PyTorch fixes Triton bmm kernel launch on non-current CUDA device
A missing device guard caused vLLM multimodal tests to fail with pointer errors...
PyTorch has patched a bug in its batched matrix multiplication (bmm) outer-product implementation for CUDA. The Python native override, designed for inputs shaped like (B, M, 1) x (B, 1, N), launches a Triton kernel instead of the standard C++ ATen CUDA path. Unlike the generated C++ path, this Python dispatch did not include an automatic CUDA device guard before kernel launch. In vLLM multimodal model hooks, rotary embedding buffers and inputs running on cuda:1 could cause the Triton kernel to launch on the wrong device and stream, rejecting the pointers with a ValueError.

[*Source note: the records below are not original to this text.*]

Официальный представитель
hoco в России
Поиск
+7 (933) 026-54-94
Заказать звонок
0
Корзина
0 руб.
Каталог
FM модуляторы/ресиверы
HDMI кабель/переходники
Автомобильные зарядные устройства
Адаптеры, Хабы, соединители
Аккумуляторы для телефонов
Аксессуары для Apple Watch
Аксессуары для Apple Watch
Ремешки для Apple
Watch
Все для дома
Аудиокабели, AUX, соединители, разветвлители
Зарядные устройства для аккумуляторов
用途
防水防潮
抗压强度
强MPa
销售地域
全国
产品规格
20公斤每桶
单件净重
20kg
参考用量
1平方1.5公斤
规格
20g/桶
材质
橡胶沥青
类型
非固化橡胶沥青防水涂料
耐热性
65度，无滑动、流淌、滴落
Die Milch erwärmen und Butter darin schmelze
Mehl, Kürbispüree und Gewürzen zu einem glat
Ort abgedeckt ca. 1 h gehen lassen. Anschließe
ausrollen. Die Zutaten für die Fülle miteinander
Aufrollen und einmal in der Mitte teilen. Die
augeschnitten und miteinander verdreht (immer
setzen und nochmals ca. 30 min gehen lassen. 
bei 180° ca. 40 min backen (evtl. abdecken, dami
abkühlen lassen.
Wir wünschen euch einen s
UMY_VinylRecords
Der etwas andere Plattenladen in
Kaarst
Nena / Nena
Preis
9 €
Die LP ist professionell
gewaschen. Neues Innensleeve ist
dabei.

The fix, contributed by jansel and approved by slayton58, introduces a conditional device guard when the input device is not already current. This avoids the overhead of a Python context manager for the common case where the device matches. Benchmarking 1000 repeated bmm calls on (32,128,1) x (32,1,512) tensors showed median times of 24.210 us/call before and 24.946 us/call afterβa negligible 0.7 us overhead. The patch also requires both bmm inputs to be on the same CUDA device, falling back to native bmm otherwise. Testing with minimal reproducers and the existing test suite (11 passed) confirms the fix works correctly.
- Missing CUDA device guard in PyTorch's bmm outer-product Triton kernel caused failures when inputs were on a non-current device (e.g., cuda:1 with process on cuda:0).

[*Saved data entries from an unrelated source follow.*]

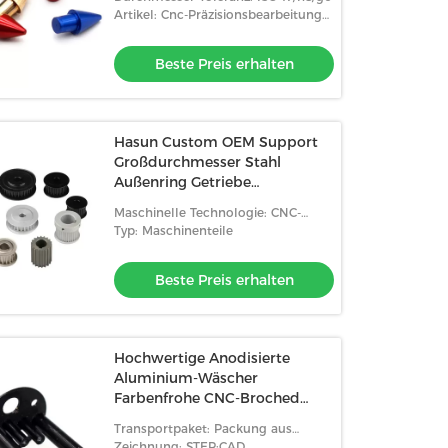
Rücksitz Schraube Ersatz
Artikel: Cnc-Präzisionsbearbeitungs-
Harley Schraube
Teil
Beste Preis erhalten
Hasun Custom OEM Support
Großdurchmesser Stahl
Außenring Getriebe
Katzenmaschine Bearbeitung
Maschinelle Technologie: CNC-
Fräsen, CNC-Drehen,
Typ: Maschinenteile
Laserschneiden,
Beste Preis erhalten
Hochwertige Anodisierte
Aluminium-Wäscher
Farbenfrohe CNC-Broched
Edelstahlkomponenten CNC-
Transportpaket: Packung aus
Maschine Aluminium
Karton
Zeichnung: STEP;CAD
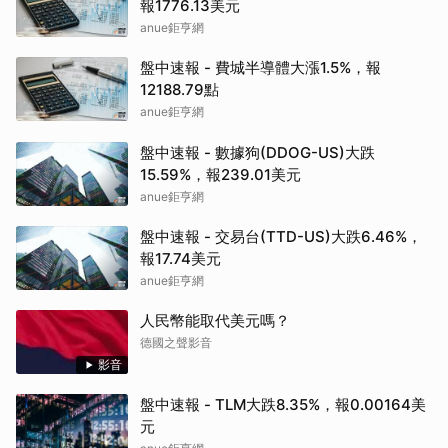
報1776.13美元
anue鉅亨網
盤中速報 - 費城半導體大漲1.5%，報
12188.79點
anue鉅亨網
盤中速報 - 數據狗(DDOG-US)大跌
15.59%，報239.01美元
anue鉅亨網
盤中速報 - 交易台(TTD-US)大跌6.46%，
報17.74美元
anue鉅亨網
人民幣能取代美元嗎？
德國之聲影音
影音
盤中速報 - TLM大跌8.35%，報0.00164美
元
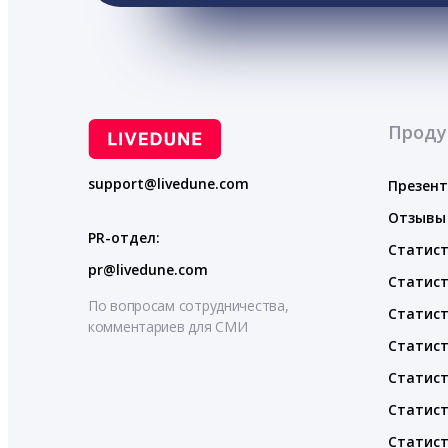
Проду
support@livedune.com
Презен
Отзывы
PR-отдел:
Статист
pr@livedune.com
Статист
По вопросам сотрудничества,
Статист
комментариев для СМИ
Статист
Статист
Статист
Статист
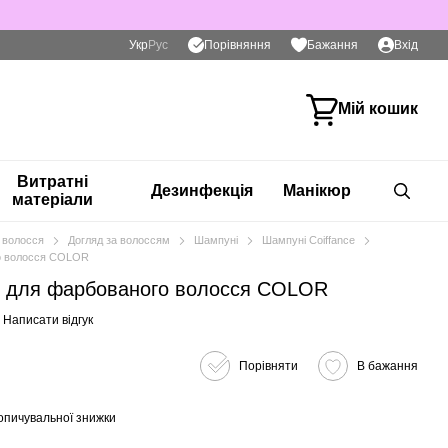
Порівняння
Укр
Рус
Бажання
Вхід
Мій кошик
Витратні
Дезинфекція
Манікюр
матеріали
 волосся
Догляд за волоссям
Шампуні
Шампуні Coiffance
о волосся COLOR
для фарбованого волосся COLOR
Написати відгук
Порівняти
В бажання
опичувальної знижки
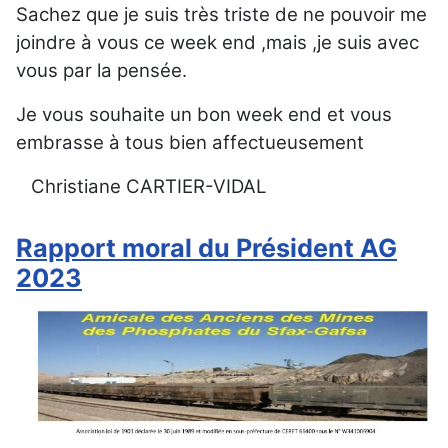
Sachez que je suis très triste de ne pouvoir me
joindre à vous ce week end ,mais ,je suis avec
vous par la pensée.
Je vous souhaite un bon week end et vous
embrasse à tous bien affectueusement
Christiane CARTIER-VIDAL
Rapport moral du Président AG
2023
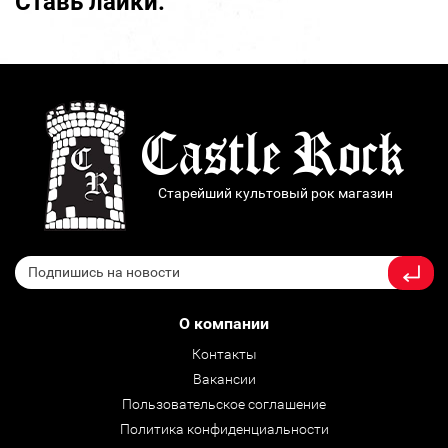
Ставь лайки:
Старейший культовый рок магазин
О компании
Контакты
Вакансии
Пользовательское соглашение
Политика конфиденциальности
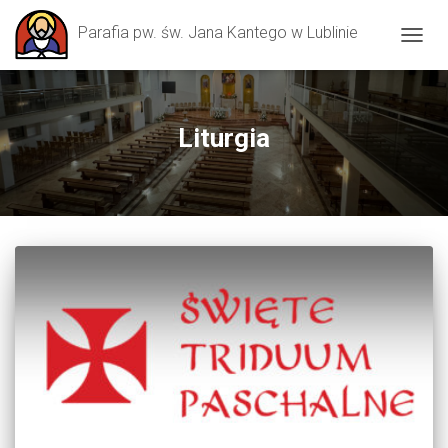
Parafia pw. św. Jana Kantego w Lublinie
TOGGL
Liturgia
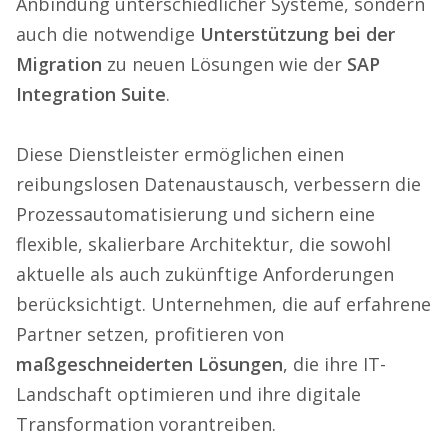
Anbindung unterschiedlicher Systeme, sondern
auch die notwendige
Unterstützung bei der
Migration
zu neuen Lösungen wie der
SAP
Integration Suite
.
Diese Dienstleister ermöglichen einen
reibungslosen Datenaustausch, verbessern die
Prozessautomatisierung und sichern eine
flexible, skalierbare Architektur, die sowohl
aktuelle als auch zukünftige Anforderungen
berücksichtigt. Unternehmen, die auf erfahrene
Partner setzen, profitieren von
maßgeschneiderten Lösungen
, die ihre IT-
Landschaft optimieren und ihre digitale
Transformation vorantreiben.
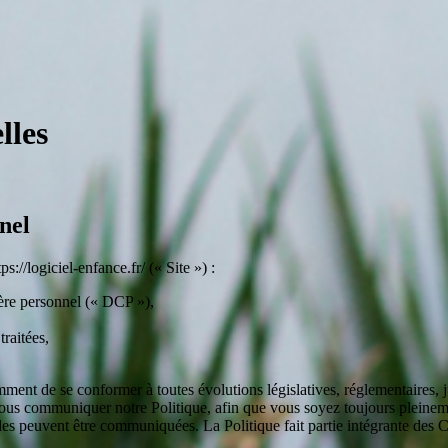
lles
nel
ps://logiciel-enfance.fr/ (« Site ») :
ctère personnel (« DCP »),
raitées,
mment de se conformer à toutes évolutions législatives, réglementaires, 
e vous communiquer notre Politique, afin que vous soyez toujours pleinem
lles peuvent être communiquées. La Politique fait partie intégrante des Co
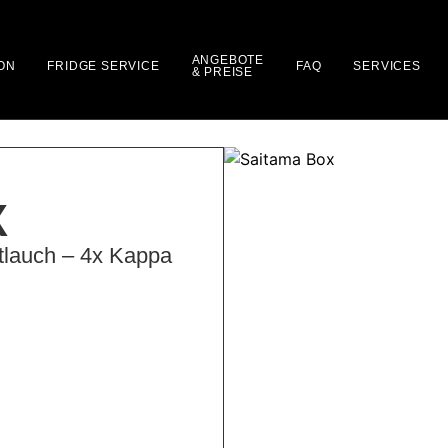
ANGEBOTE
ON
FRIDGE SERVICE
FAQ
SERVICES
& PREISE
X
ttlauch – 4x Kappa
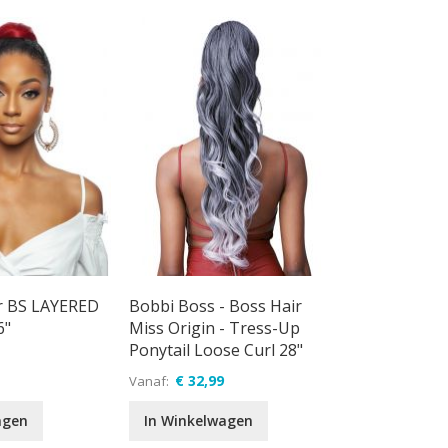
laag
sorteren
r BS LAYERED
Bobbi Boss - Boss Hair
6"
Miss Origin - Tress-Up
Ponytail Loose Curl 28"
€ 32,99
Vanaf
agen
In Winkelwagen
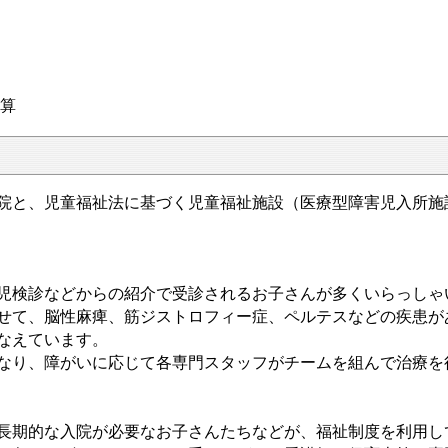
算
と、児童福祉法に基づく児童福祉施設（医療型障害児入所施
児検診などからの紹介で受診されるお子さんが多くいらっしゃ
せて、脳性麻痺、筋ジストロフィー症、ペルテスなどの疾患が
なえています。
なり、障がいに応じて各専門スタッフがチームを組んで治療を
長期的な入院が必要なお子さんたちなどが、福祉制度を利用し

- Fix adds a conditional device guard only when needed, adding just 0.7 us overhead per call in benchmarks.
- Both bmm inputs must now be on the same CUDA device; mismatched inputs fall back to native bmm with standard error reporting.
Why It Matters
This fix prevents silent data corruption and crashes in multi-GPU PyTorch workflows, especially complex model orchestrations like vLLM.